(1.) THE appellant, accused, in SC. No. 213/2002 on the file of the Additional Sessions Judge (Ad hoc) -II, Kalpetta, faced trial for an offence punishable under Section 55(a) of the Abkari Act. The allegation against the appellant was that he was found in possession of 17 packets of Karnataka made illicit arrack on 6.4.2001 near building No. T.P. -VII/105 at Kuniyil in Thrissilery amsom within the limits of Thirunelly Police Station and as the appellant was restrained by the local public, information was received by PW1, the Sub Inspector of Police, Thirunelly Police Station, came to the spot and arrested the appellant on preparing Ext.P1 arrest memo. On arresting the appellant, PW1 -the Sub Inspector of Police prepared Ext.P2 seizure mahazar and seized MOs 1 to 3 from the possession of the appellant. To prove the above case against the appellant, prosecution examined Pws 1 to 6 and relied on Exts.P1 to P7. MOs 1 to 3 were also produced. On closing the prosecution evidence, the appellant was questioned under Section 313 of the Code of Criminal Procedure. Denying the allegation of the prosecution, the appellant had stated that he is innocent and the articles seized from the appellant do not belong to him. However, relying on the prosecution evidence, the trial court found the appellant guilty under Section 55(a) of the Abkari Act and he was convicted thereunder and sentenced to undergo S.I for three years and also a fine of Rupees One Lakh with default sentence of fine, a further period of S.I for six months also ordered. The above conviction and sentence are assailed in the appeal.
(2.) SINCE the appeal is filed through the jail authorities and the appellant is not having his own counsel to argue the case, a member from the State brief panel has been appointed to argue the case for and on behalf of the appellant. This Court heard the learned Counsel appearing for the appellant as well as the learned Public Prosecutor. The counsel appearing for the appellant had taken two contentions before this Court attacking the judgment of the trial court. Firstly, the counsel submits that the trial court went wrong in believing the prosecution witnesses to find the appellant guilty of the charge. Secondly, the counsel submits that in the light of the judgments reported in Surendran v. : 2004(1)KLT404 and Sudhepan @ Aniyan v. State of Kerala, 2005 (2) KLD . 631the finding of the trial court that the appellant had committed the offence punishable under Section 55(a) of the Abkari Act is not legally sustainable.

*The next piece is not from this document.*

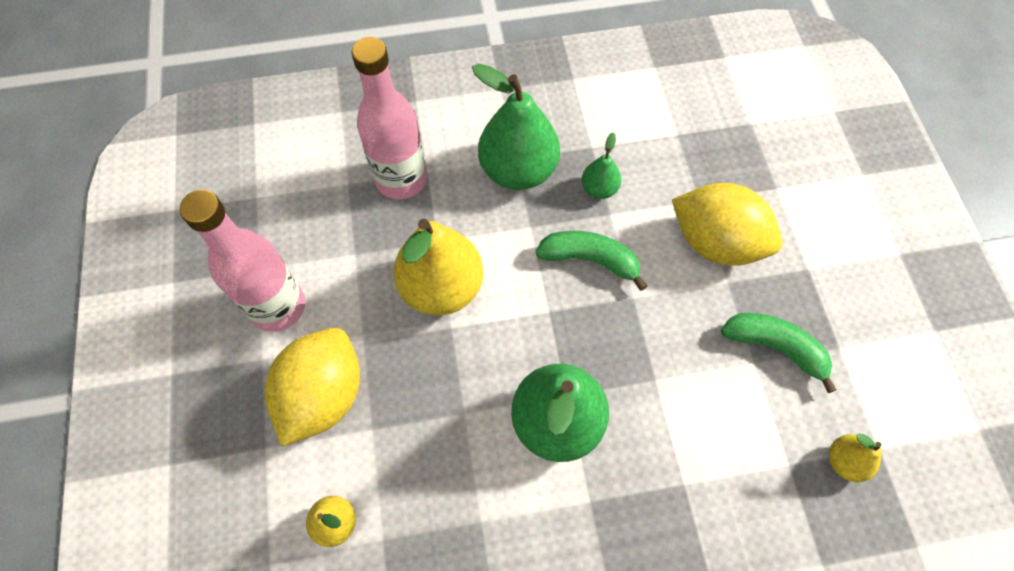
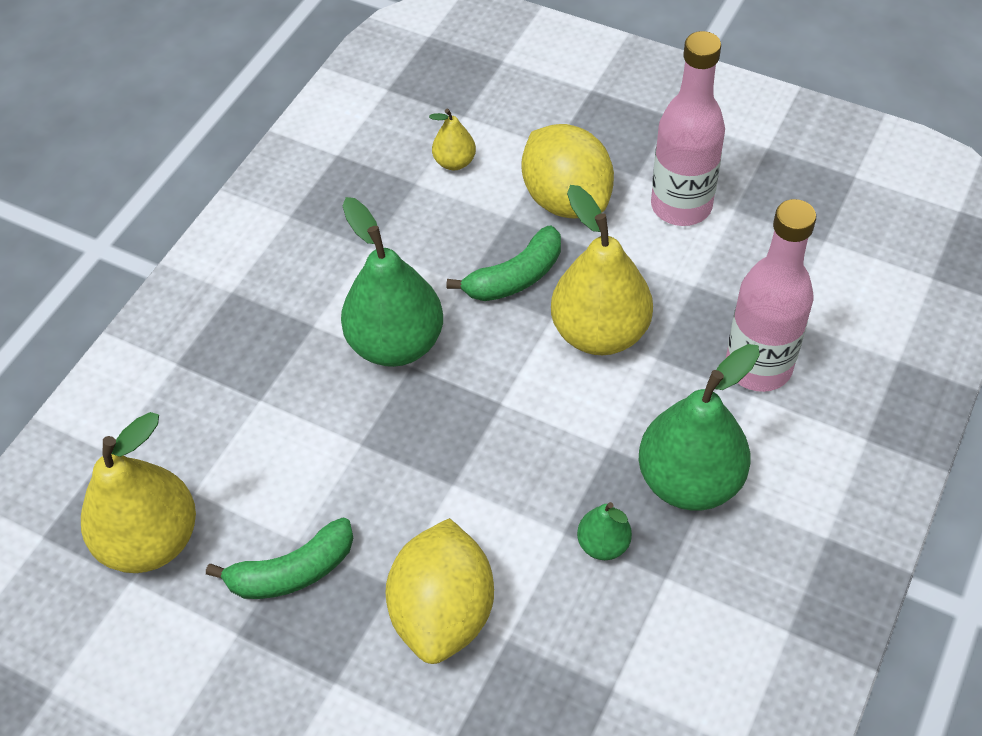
camera: 130 degrees right, 10 degrees down
(590, 260) = (525, 475): green banana -> green banana (515, 277)
(716, 242) = (443, 612): yellow lemon -> yellow lemon turned 60 degrees counterclockwise
(844, 461) = (151, 540): yellow pear -> yellow pear, size x2.06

(3.) THE question to be analysed in the light of the contentions raised by the counsel for the appellant is that whether the evidence adduced by the prosecution is sufficient to prove that the appellant was found in possession of the contraband article as the court had already found that there is no infirmity with the evidence of Pws 1 to 5, who had given evidence in support of the prosecution case. Hence, the first contention of the learned Counsel is not tenable. Secondly, the contention of the learned Counsel is that the prosecution had no case that the appellant was found in possession of contraband article in connection with exporting, transporting or transiting the contraband article as held in the judgments reported in Surenderan v. : 2004(1)KLT404 and Sudhepan @ Aniyan v. State of Kerala, 2005 (2) KLD Cri. 631. In this context, it has to be seen that, the prosecution case itself is that, the appellant was restrained by the local public on the day of the incident and the appellant was found in possession of MO1 bag and MO2 bottle of Karnataka made arrack. There was no case for the prosecution that he was transporting the above said contraband article from anywhere or he is in possession of the contraband article in connection with any of the actions, i.e., transporting, exporting or importing the same.